### Exercise inputs
* * * *
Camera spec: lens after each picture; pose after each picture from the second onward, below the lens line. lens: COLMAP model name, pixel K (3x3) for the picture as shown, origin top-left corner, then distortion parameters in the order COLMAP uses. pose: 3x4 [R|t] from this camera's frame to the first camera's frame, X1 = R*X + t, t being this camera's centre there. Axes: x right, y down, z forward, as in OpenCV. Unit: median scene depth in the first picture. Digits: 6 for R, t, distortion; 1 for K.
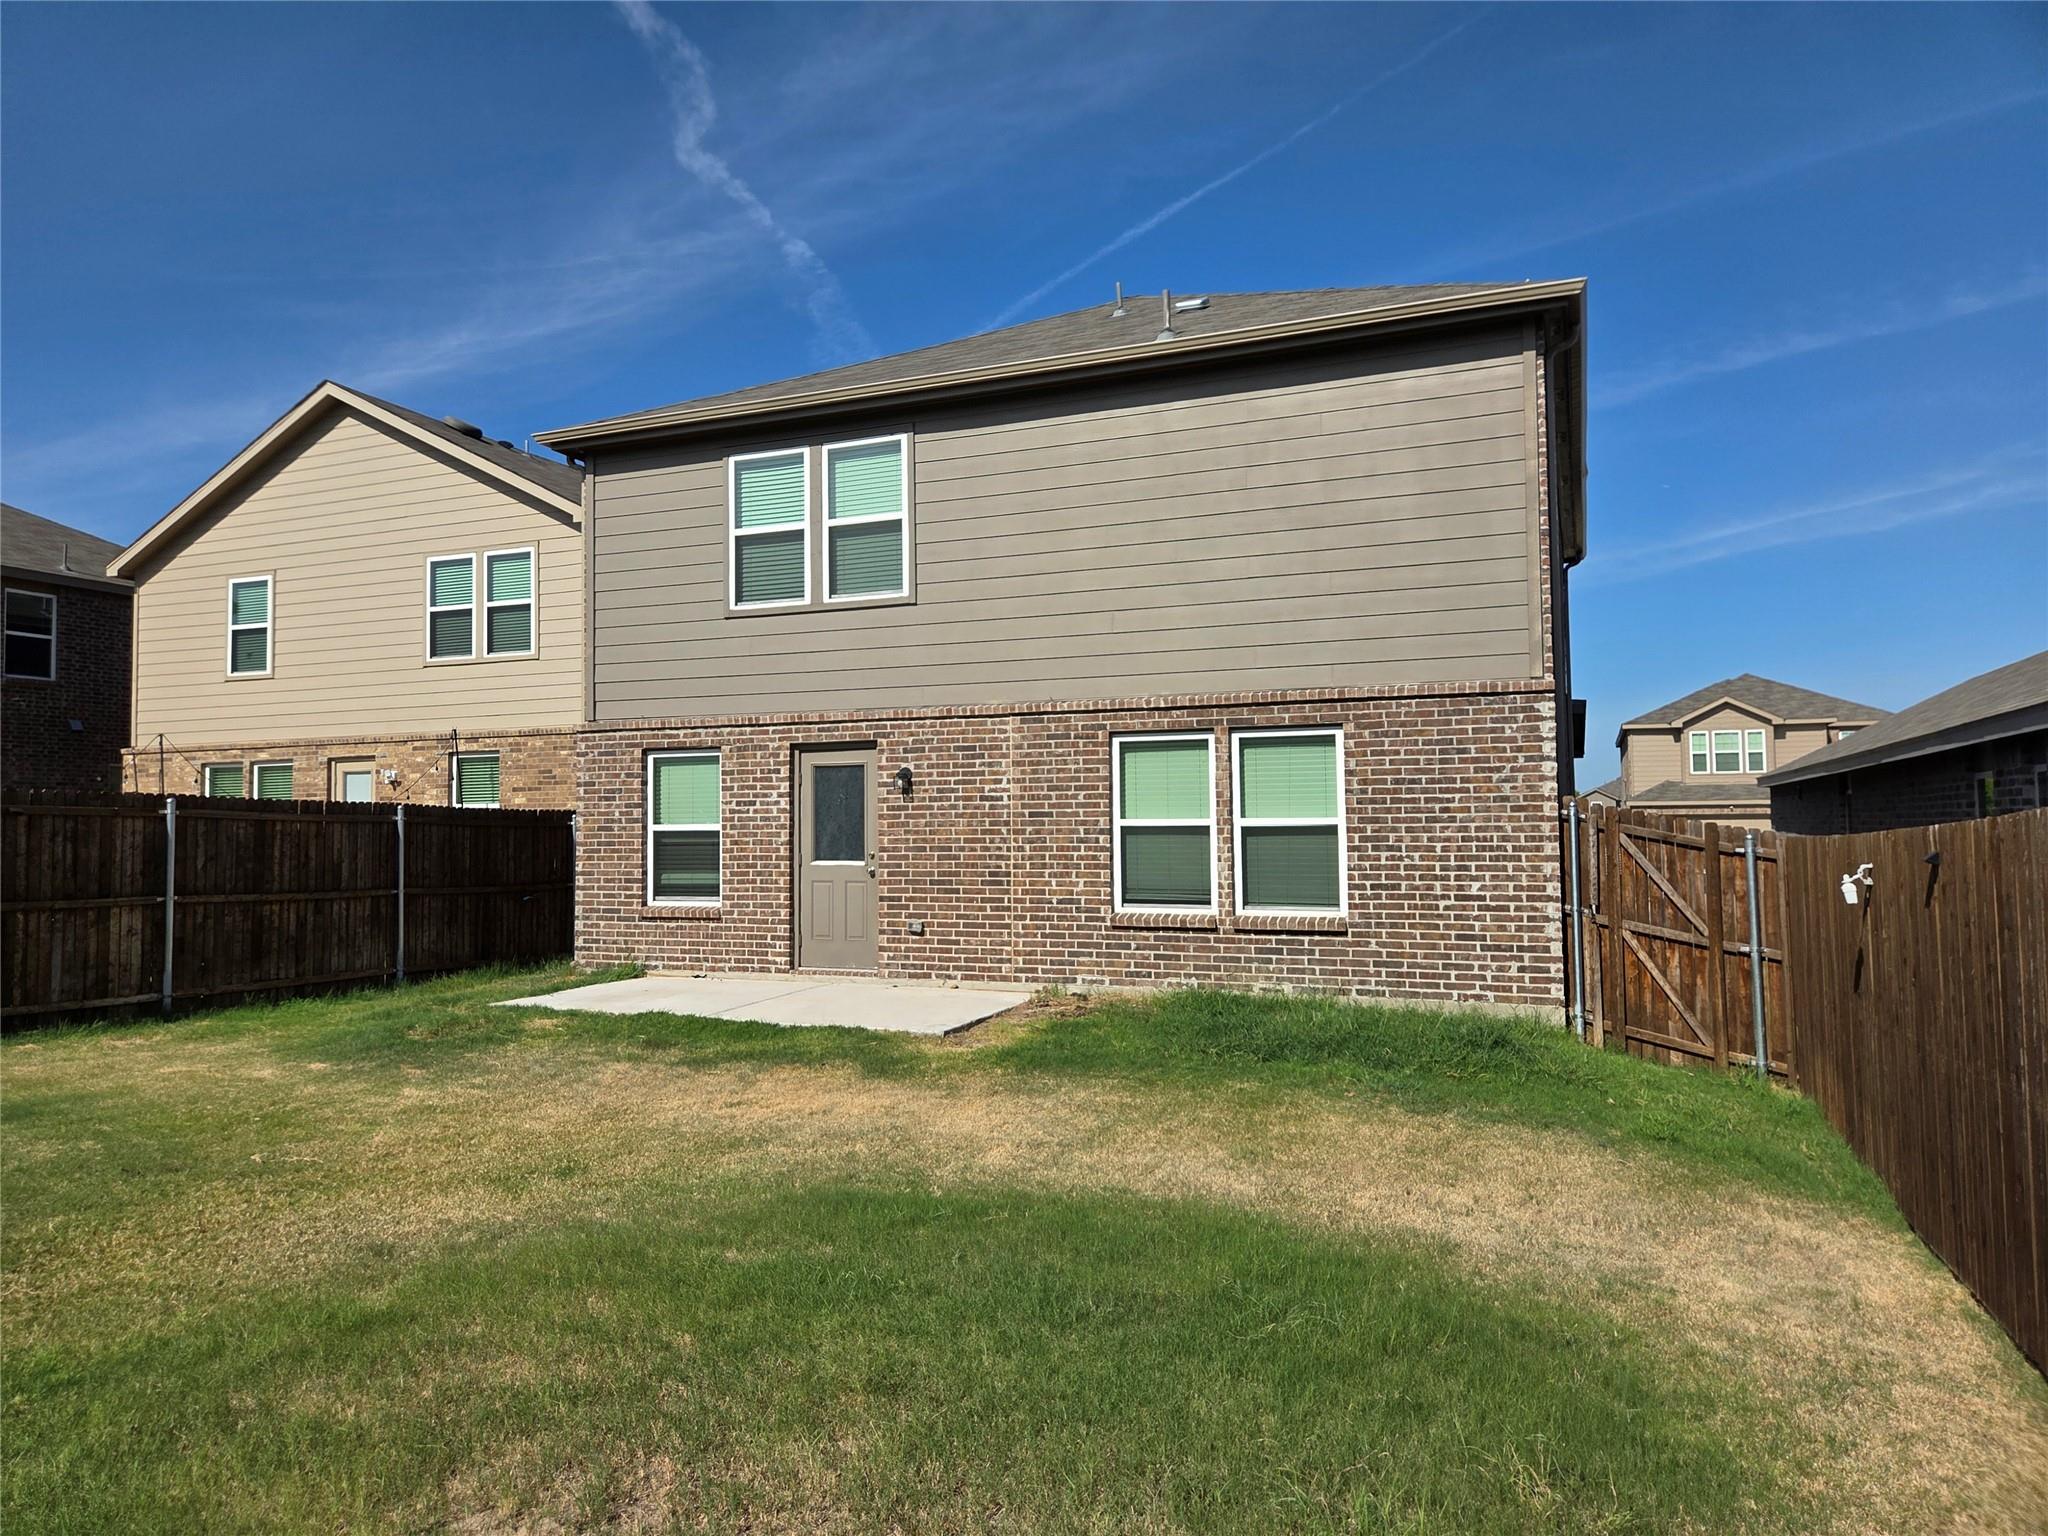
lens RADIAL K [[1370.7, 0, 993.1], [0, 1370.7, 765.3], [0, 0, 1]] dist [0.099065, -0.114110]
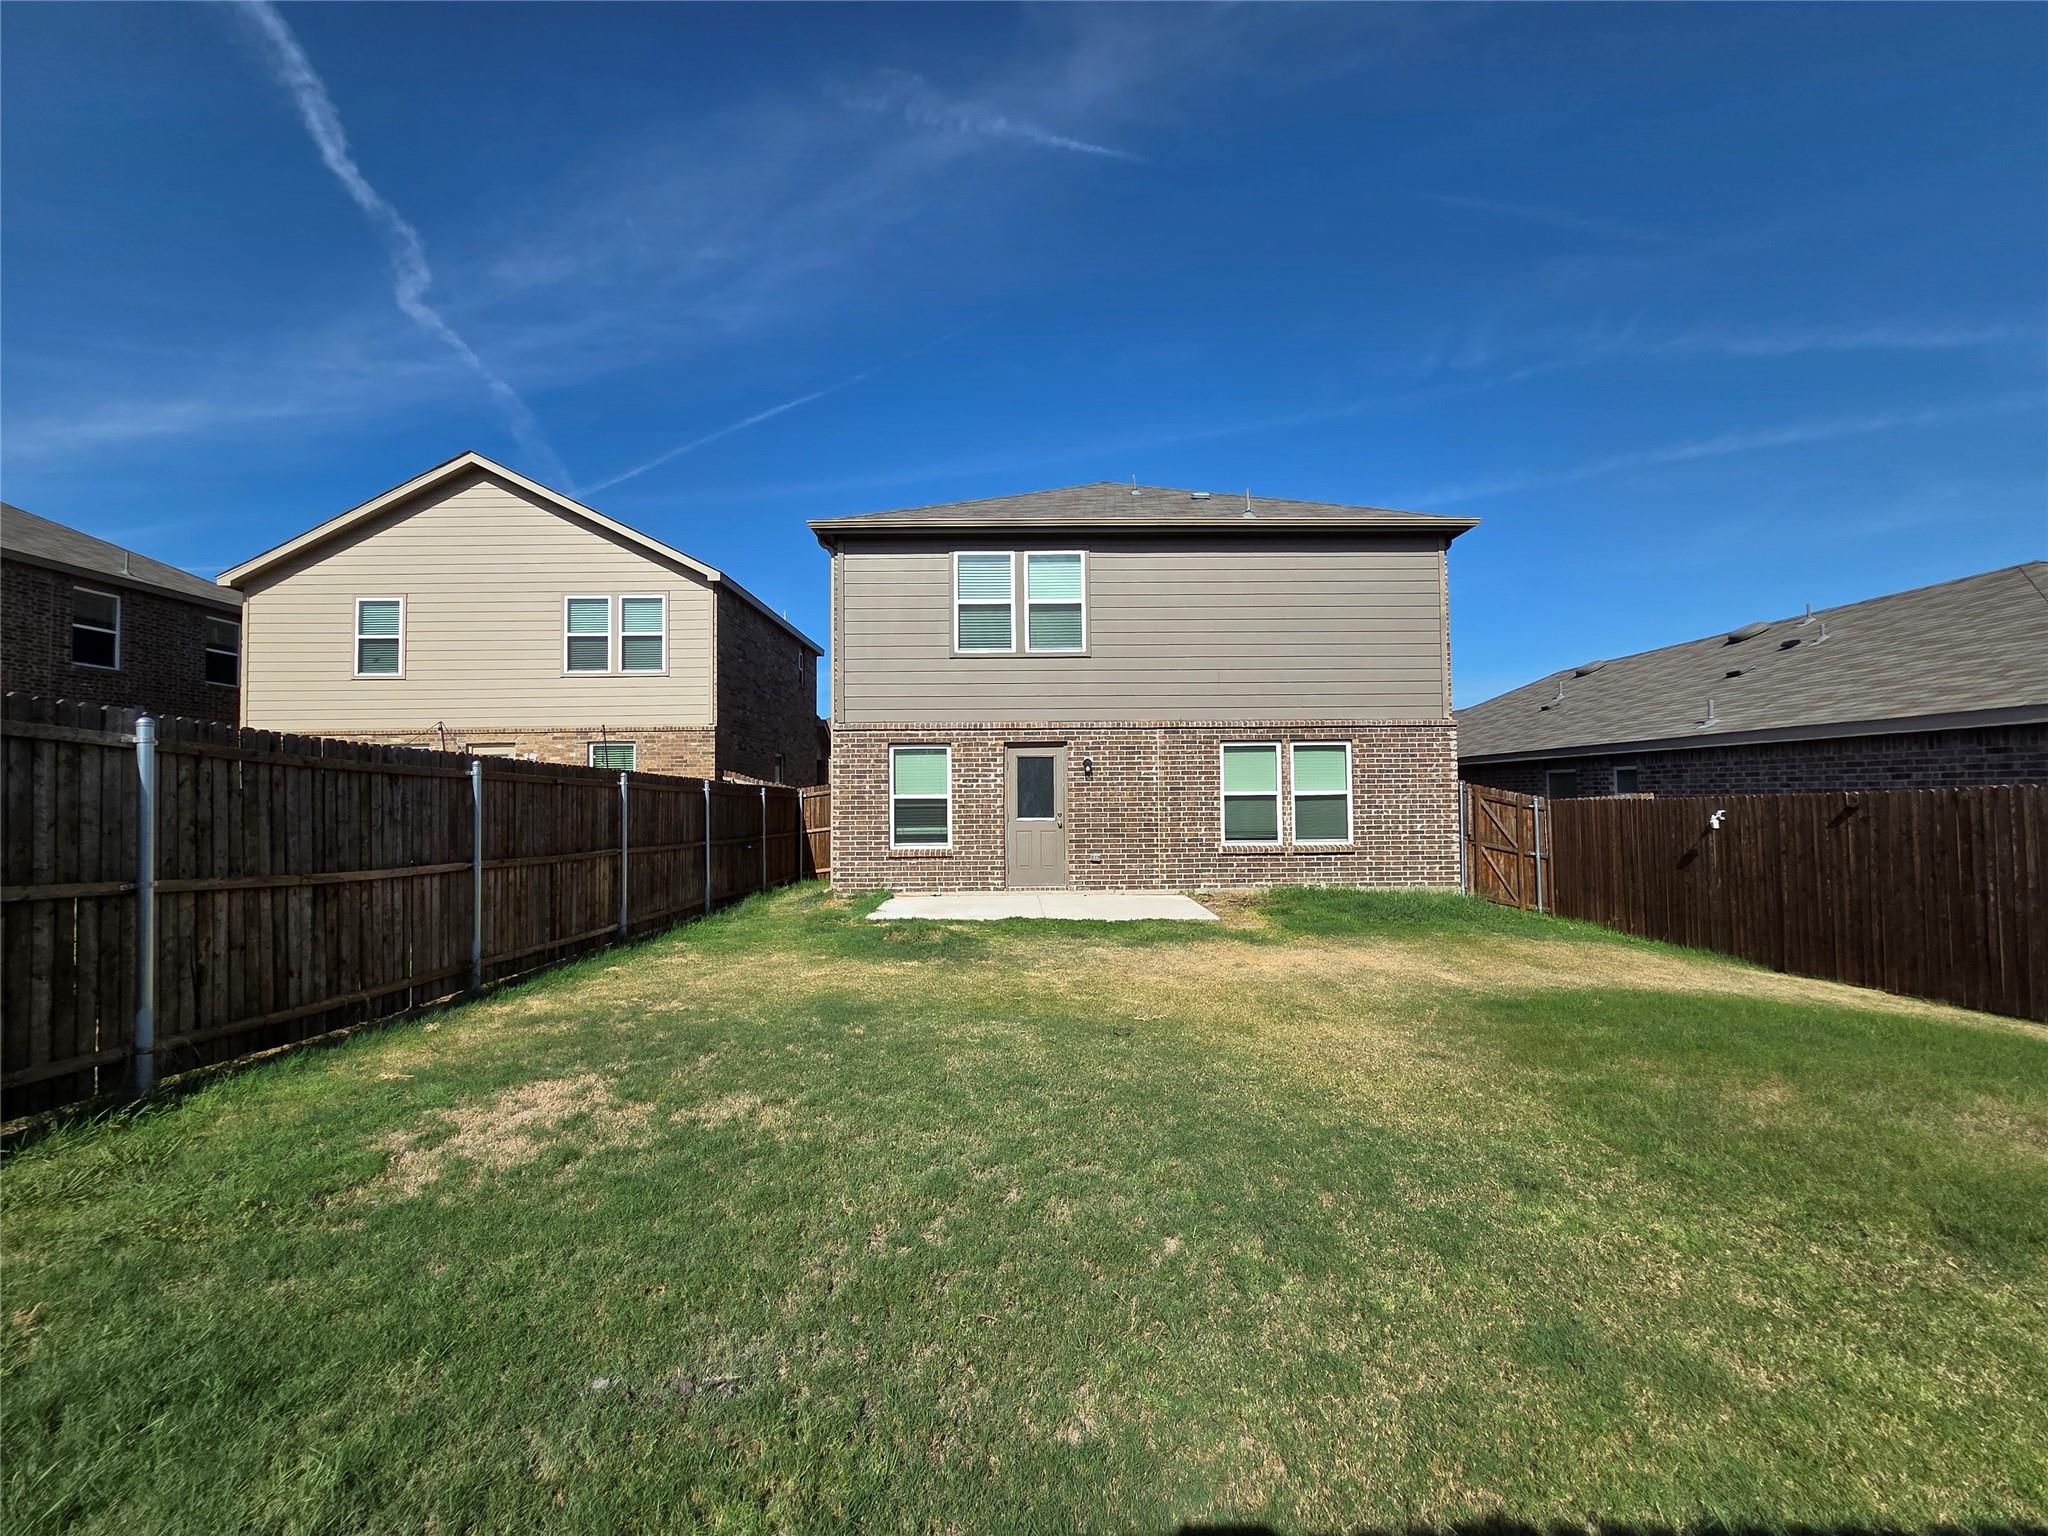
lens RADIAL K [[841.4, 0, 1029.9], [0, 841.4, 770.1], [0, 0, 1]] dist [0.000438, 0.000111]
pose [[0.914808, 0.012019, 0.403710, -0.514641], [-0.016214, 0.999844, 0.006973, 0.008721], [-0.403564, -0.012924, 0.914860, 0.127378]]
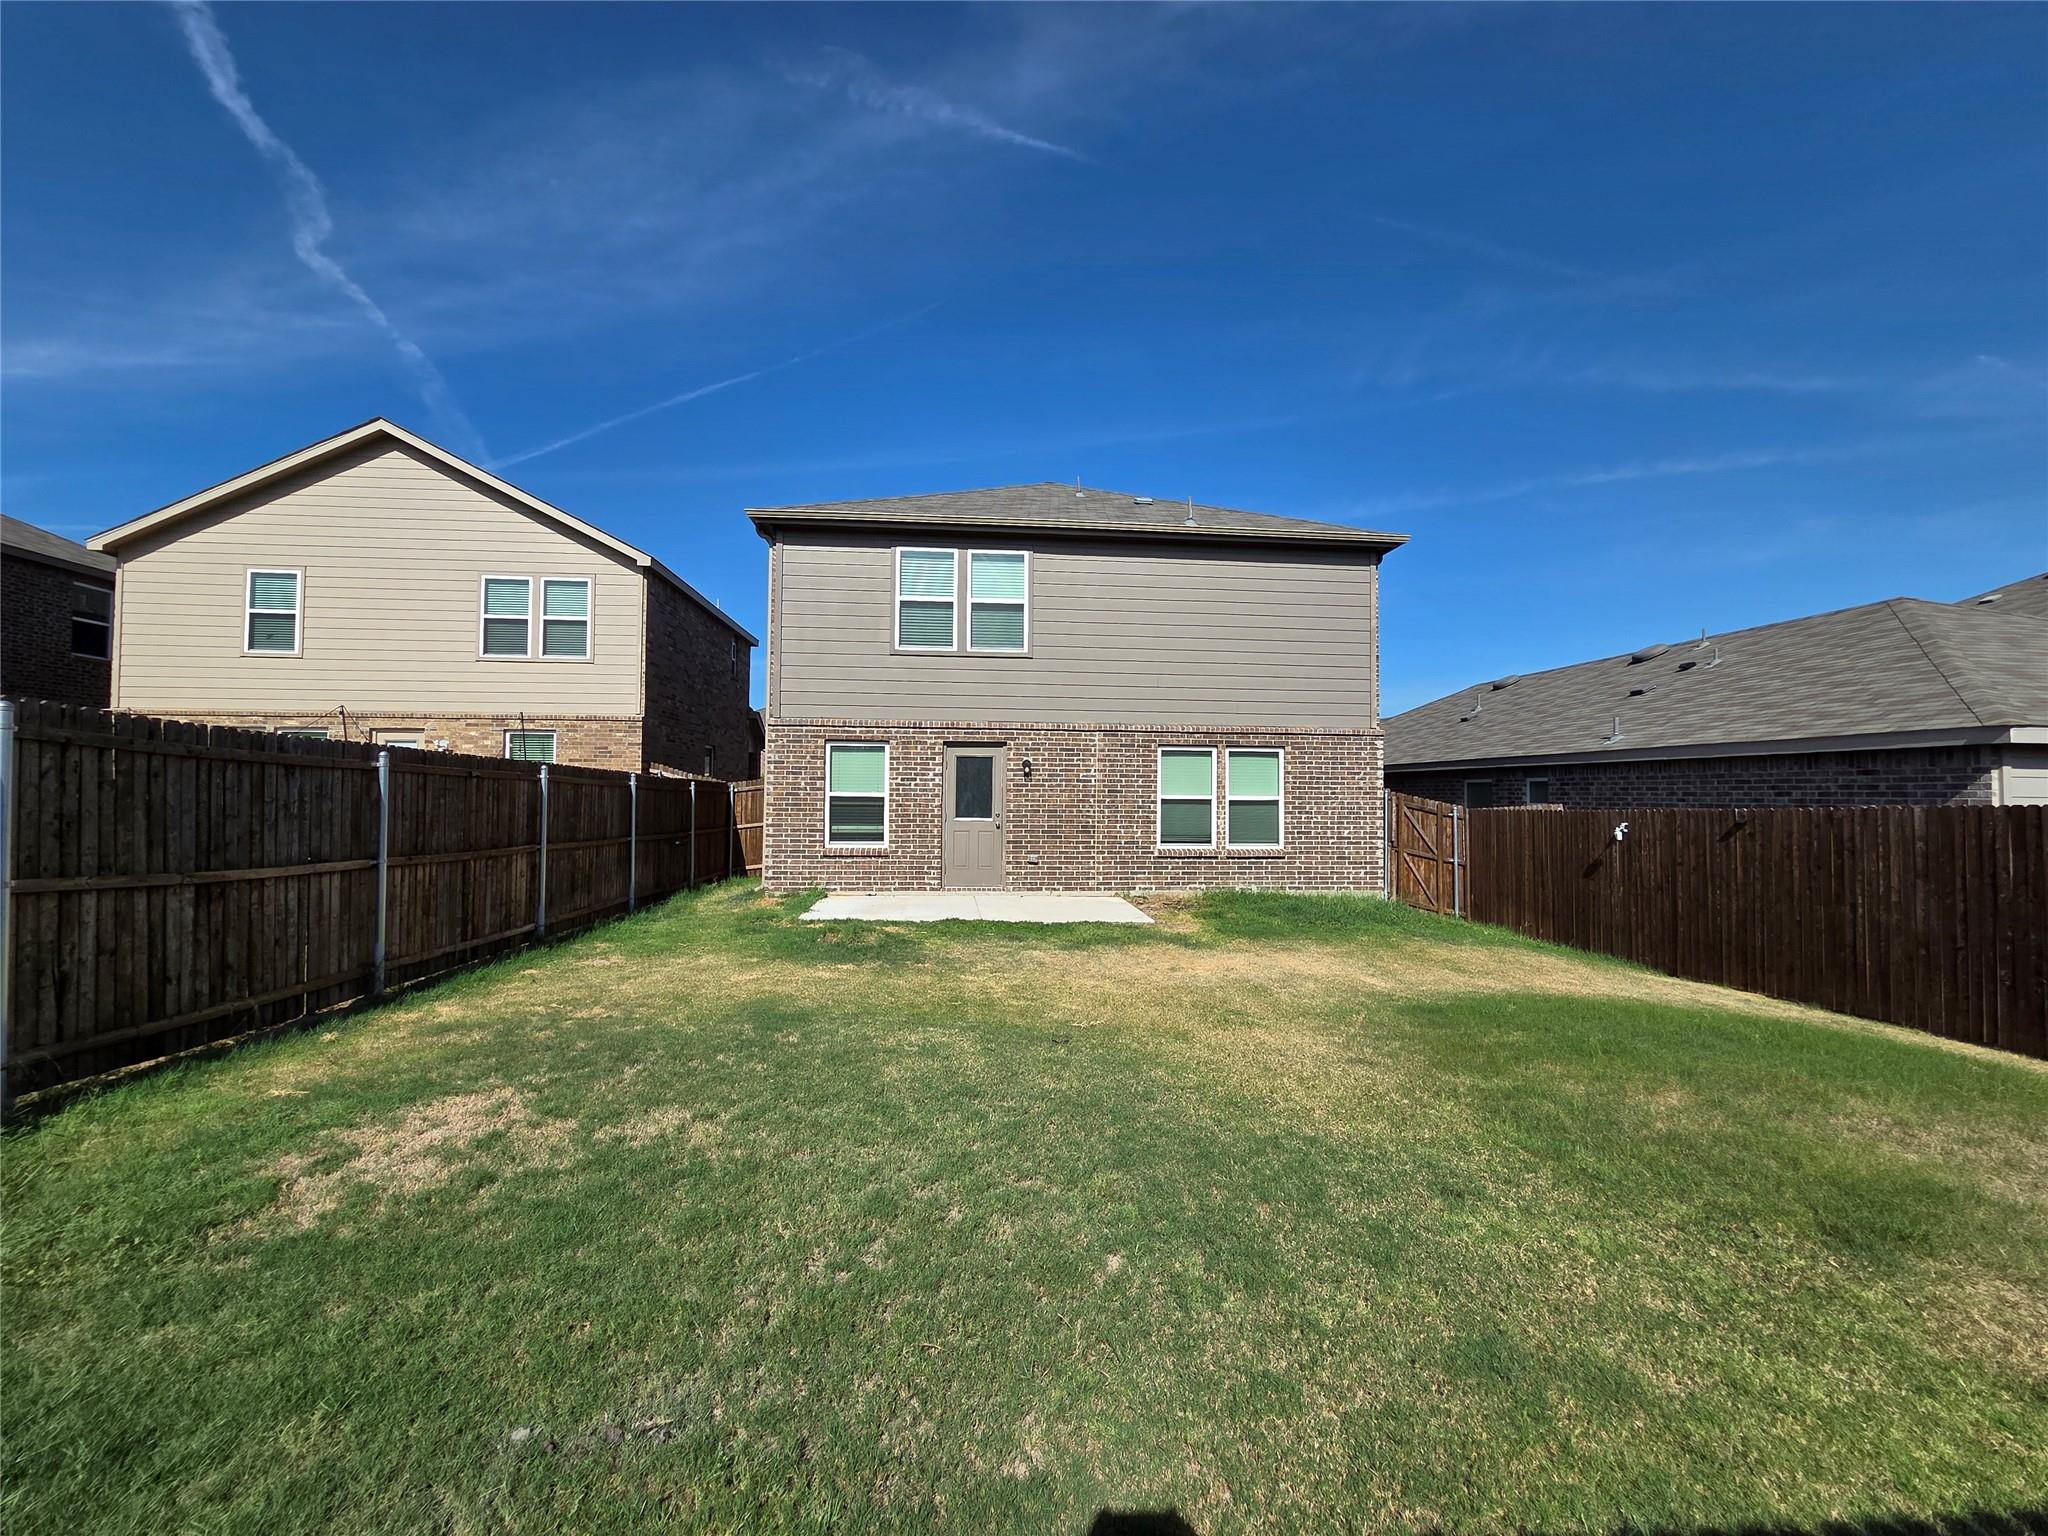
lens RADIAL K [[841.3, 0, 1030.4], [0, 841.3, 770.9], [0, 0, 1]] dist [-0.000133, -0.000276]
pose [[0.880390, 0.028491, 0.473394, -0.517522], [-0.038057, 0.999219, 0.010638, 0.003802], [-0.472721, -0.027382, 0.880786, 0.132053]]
* * * *
### Exercise directions
Reproduce the records above verbatim, leaving out the pictures.

### Answer area
Camera spec: lens after each picture; pose after each picture from the second onward, below the lens line. lens: COLMAP model name, pixel K (3x3) for the picture as shown, origin top-left corner, then distortion parameters in the order COLMAP uses. pose: 3x4 [R|t] from this camera's frame to the first camera's frame, X1 = R*X + t, t being this camera's centre there. Axes: x right, y down, z forward, as in OpenCV. Unit: median scene depth in the first picture. Digits: 6 for R, t, distortion; 1 for K.
lens RADIAL K [[1370.7, 0, 993.1], [0, 1370.7, 765.3], [0, 0, 1]] dist [0.099065, -0.114110]
lens RADIAL K [[841.4, 0, 1029.9], [0, 841.4, 770.1], [0, 0, 1]] dist [0.000438, 0.000111]
pose [[0.914808, 0.012019, 0.403710, -0.514641], [-0.016214, 0.999844, 0.006973, 0.008721], [-0.403564, -0.012924, 0.914860, 0.127378]]
lens RADIAL K [[841.3, 0, 1030.4], [0, 841.3, 770.9], [0, 0, 1]] dist [-0.000133, -0.000276]
pose [[0.880390, 0.028491, 0.473394, -0.517522], [-0.038057, 0.999219, 0.010638, 0.003802], [-0.472721, -0.027382, 0.880786, 0.132053]]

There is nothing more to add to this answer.